DECATUR – When watching Michael Krebs and Debra Miller portray Abraham and Mary Todd Lincoln, it's easy to get lost in time.
“For a while, I kind of forgot we're in the 21st century,” said Karsyn Andricks, an eighth-grader at Central A&M Middle School, where “The Lincolns” stopped in for a visit on Monday.
Krebs has portrayed the 16th president for years, and began his traveling show with none other than DeAnn Heck, Central A&M's superintendent, as Mary Todd Lincoln. Heck was teaching speech and drama in Galesburg at the time, and met Krebs through a mutual friend.
“I took the advice of veteran (performers) around who said, ‘You'd better find your niche to survive in this business,’” Krebs said. “I moved to Chicago and was lucky enough to hook up with a playwright I'd known years earlier, and we started to do an outline and decided on a four-character show, that turned into a three-character show, that turned into a two-character show.”
Krebs has the height and build to make a convincing Abe Lincoln, and has also portrayed the president on TV, in a documentary and two feature films (“Field of Lost Shoes” in 2015 and “Timeless” in 2016). His Internet Movie Database entry lists his trademark as “Abraham Lincoln impersonation,” so it seems he has found his niche.
“It beats digging ditches,” Krebs quipped.
Heck took a sabbatical from teaching to play Mary Todd Lincoln for a while. She said she's always been a big fan of Mary Todd and has an extensive library devoted to her. But the show became too much for Heck and her family when her own children reached middle school, so she bowed out. That's when Krebs went looking for a new Mary Todd and found Miller. Both he and Miller have degrees in theater and perform the show full time.
Miller has always been interested in educational theater, and “Visiting the Lincolns” suited her perfectly, she said. She made her own dress, hoop skirt and all, and joked about the sleepless hours devoted to the task.
“I read the script and I woke (the playwright) up the next morning and said, ‘Yes, I want to audition for this,’” Miller said.
During the show, Krebs and Miller bicker as Abe and Mary, especially when they're talking about the Civil War. That was one thing that eighth-grader Jayne Danery liked about them.

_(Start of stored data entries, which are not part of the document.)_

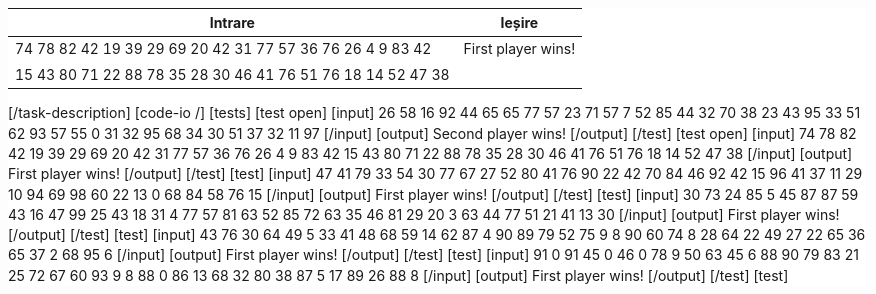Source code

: | **Intrare** | **Ieșire** |
| --- | --- |
| 74 78 82 42 19 39 29 69 20 42 31 77 57 36 76 26 4 9 83 42 | First player wins! |
| 15 43 80 71 22 88 78 35 28 30 46 41 76 51 76 18 14 52 47 38 |  |

[/task-description]
[code-io /]
[tests]
[test open]
[input]
26 58 16 92 44 65 65 77 57 23 71 57 7 52 85 44 32 70 38 23 
43 95 33 51 62 93 57 55 0 31 32 95 68 34 30 51 37 32 11 97
[/input]
[output]
Second player wins!
[/output]
[/test]
[test open]
[input]
74 78 82 42 19 39 29 69 20 42 31 77 57 36 76 26 4 9 83 42
15 43 80 71 22 88 78 35 28 30 46 41 76 51 76 18 14 52 47 38
[/input]
[output]
First player wins!
[/output]
[/test]
[test]
[input]
47 41 79 33 54 30 77 67 27 52 80 41 76 90 22 42 70 84 46 92 
42 15 96 41 37 11 29 10 94 69 98 60 22 13 0 68 84 58 76 15
[/input]
[output]
First player wins!
[/output]
[/test]
[test]
[input]
30 73 24 85 5 45 87 87 59 43 16 47 99 25 43 18 31 4 77 57 
81 63 52 85 72 63 35 46 81 29 20 3 63 44 77 51 21 41 13 30
[/input]
[output]
First player wins!
[/output]
[/test]
[test]
[input]
43 76 30 64 49 5 33 41 48 68 59 14 62 87 4 90 89 79 52 75 
9 8 90 60 74 8 28 64 22 49 27 22 65 36 65 37 2 68 95 6
[/input]
[output]
First player wins!
[/output]
[/test]
[test]
[input]
91 0 91 45 0 46 0 78 9 50 63 45 6 88 90 79 83 21 25 72 
67 60 93 9 8 88 0 86 13 68 32 80 38 87 5 17 89 26 88 8
[/input]
[output]
First player wins!
[/output]
[/test]
[test]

“I also really liked all his stories,” she said.
As Abe, Krebs has a story for almost any occasion, and tells the audience that he believes a good story is the best way to make a point.
The eighth grade students have been studying the Civil War, which is part of the reason for inviting the show to visit Central A&M. In addition to the high school, the "Lincolns” visited Bond Elementary School and the middle school. At each show, Krebs pulled students out of the audience, exclaiming that they looked like friends of his, while Miller, fanning herself, remarked upon the current fashions.
Toward the end of the performance, Krebs talked about the politics and the deep political and social divisions in the country during Lincoln's lifetime. Quoting from Lincoln's most famous speeches, the Gettysburg Address, he encouraged students to remain hopeful about America's future.
“It is rather for us to be here dedicated to the great task remaining before us -- that from these honored dead we take increased devotion to that cause for which they gave the last full measure of devotion -- that we here highly resolve that these dead shall not have died in vain -- that this nation, under God, shall have a new birth of freedom -- and that government of the people, by the people, for the people, shall not perish from the earth.”